We asked Mick Jagger about the Stones’ legendary tapes recorded at Jagger’s home called Stargroves in 1970, prior to the Exile sessions: “I looked at a lot of that, I listened to a lot of that stuff, too. And some of that is on this record.”
In the expanded DVD edition of Stones In Exile, Mick Jagger and Charlie Watts shed light onto the band’s sessions at Stargroves, much of which found its way on to Sticky Fingers, Exile On Main Street , and Goats Head Soup: “(Mick Jagger): In a small little box, you get very bad drum sounds, so you have to trick the drum sound up with all kinds of echoes. In a big ambient room like this, you get a very big drum sound, and in those days (Charlie Watts): You could move things in big rooms, that’s what’s so good. Like, the brass didn’t sound good here, so you go up there, or you go (Mick Jagger): We used all the rooms to record in, so we put amps in all these different rooms to get all these different sounds.”
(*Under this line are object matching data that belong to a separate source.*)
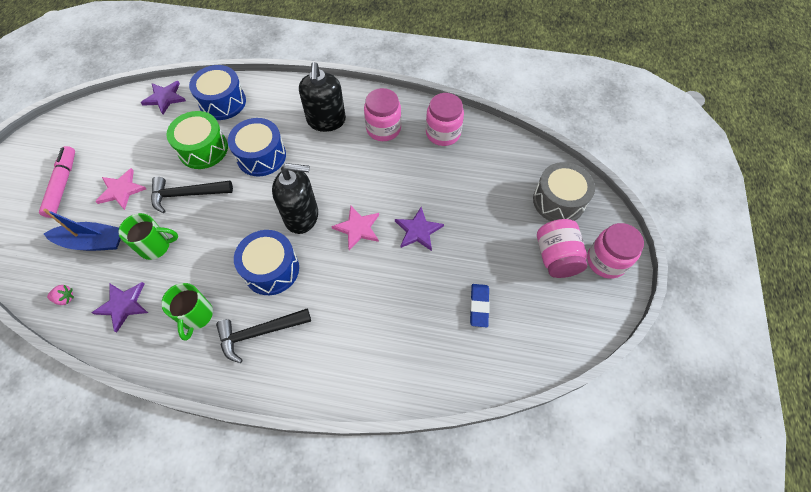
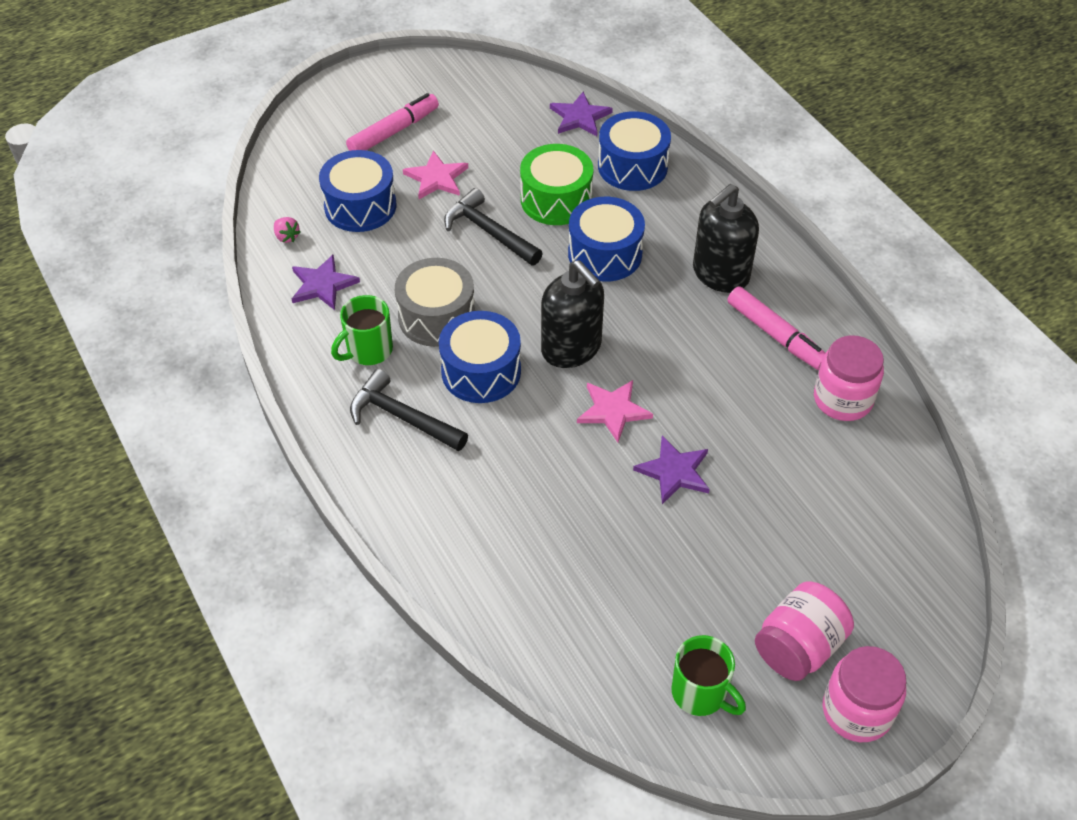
camera: 50 degrees right, 10 degrees down
(92, 242) = (360, 206): blue boat -> blue drum
(156, 246) = (407, 256): green mug -> green mug (700, 693)
(383, 129) = (775, 335): pink jar -> pink marker
(479, 306) = (640, 604): blue eraser -> none
(558, 201) = (888, 596): grey drum -> grey drum (437, 317)

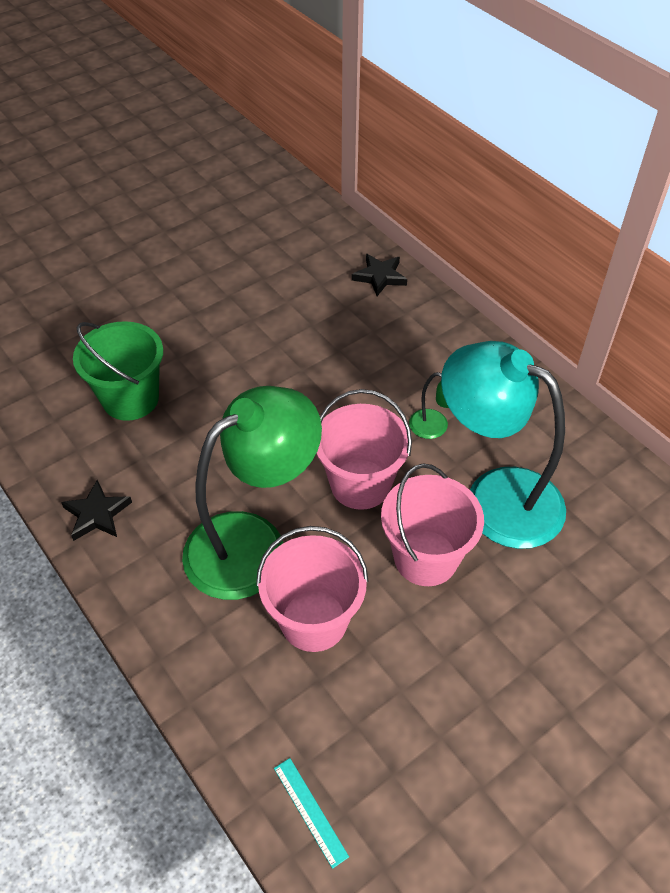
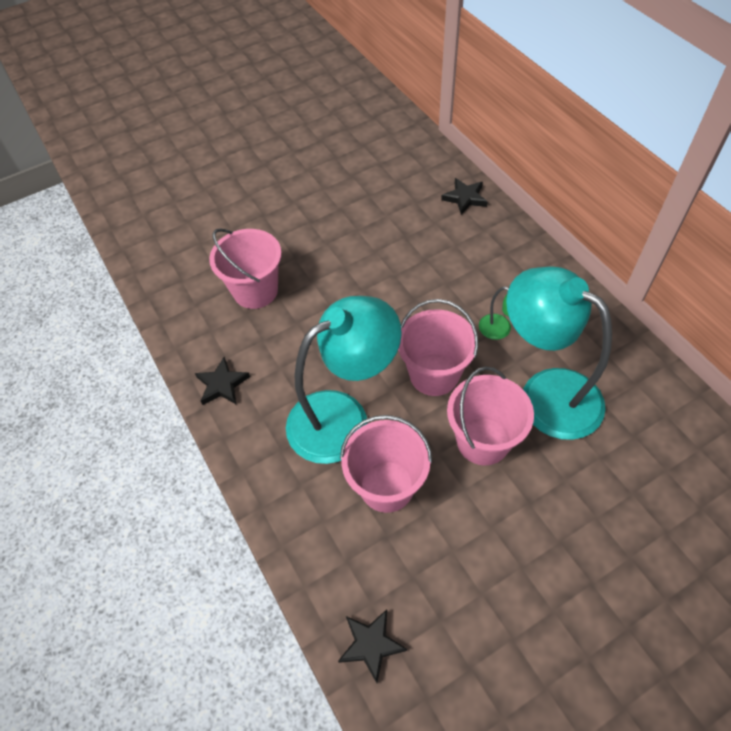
camera: 10 degrees right, 5 degrees up
(130, 399) = (255, 291): green bucket -> pink bucket
(253, 543) = (343, 417): green lamp -> turquoise lamp
(310, 811) = (371, 644): turquoise ruler -> black star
Don Was, who’s been the Stones’ primary producer since 1993 had the dream job of not only digging tracks out of the archive for the deluxe Exile reissue release — but he was behind the boards as Jagger, Richards and former guitarist Mick Taylor put the finishing touches on some nearly-finished Exile-era tracks. We asked him what boundaries he set for himself before working on such an important project: “You bring respect, man. I’ll tell you, the boundaries are laid down by Keith. Keith sent me a fax at the very beginning. He said, ‘You don’t have to make it sound like Exile — it is Exile.’ And that was it. That was the guiding principle.”
Although bassist Bill Wyman is no longer a partner in the Stones franchise, he is considered the band’s primary in-house historian and still contributes to their archival projects. Wyman explained in the 2010 Stones In Exile DVD that although Exile On Main St. proved to be among the greatest of the Stones’ ’70s albums, the sessions were far from being the most productive or professional of the era: “I suppose we had the band there — the whole band there — probably 30 percent, 40 percent of the time. The rest of the time it was just bits. Me and Charlie (Watts) and Mick didn’t come — Mick Taylor didn’t come — and me Charlie and Keith (Richards), so we’d work on something. ‘Next day Keith wouldn’t come because Mick (Jagger) wasn’t there, so then Mick’d come and he’d see that Keith wasn’t there and the next day he wouldn’t come. And sometimes we’d all get there to a session and Keith wouldn’t even come! He was upstairs sleeping! Charlie’d come five hours, y’know, me and Mick Taylor had come two hours, Mick had come an hour and Keith is upstairs, and he didn’t come down to the session! And it was like, madness.”
Back in 2012, the film rights to author Robert Greenfield‘s 2006 book, Exile On Main Street: A Season In Hell With The Rolling Stones were optioned by Virgin Produced for an upcoming biopic. Greenfield, who during his tenure as a Rolling Stone associate editor, followed the Stones on their 1972 tour and wrote the classic 1974 book on the band’s legendary road trek, STP: A Journey Through America With The Rolling Stones. So far no further info on the picture has been announced.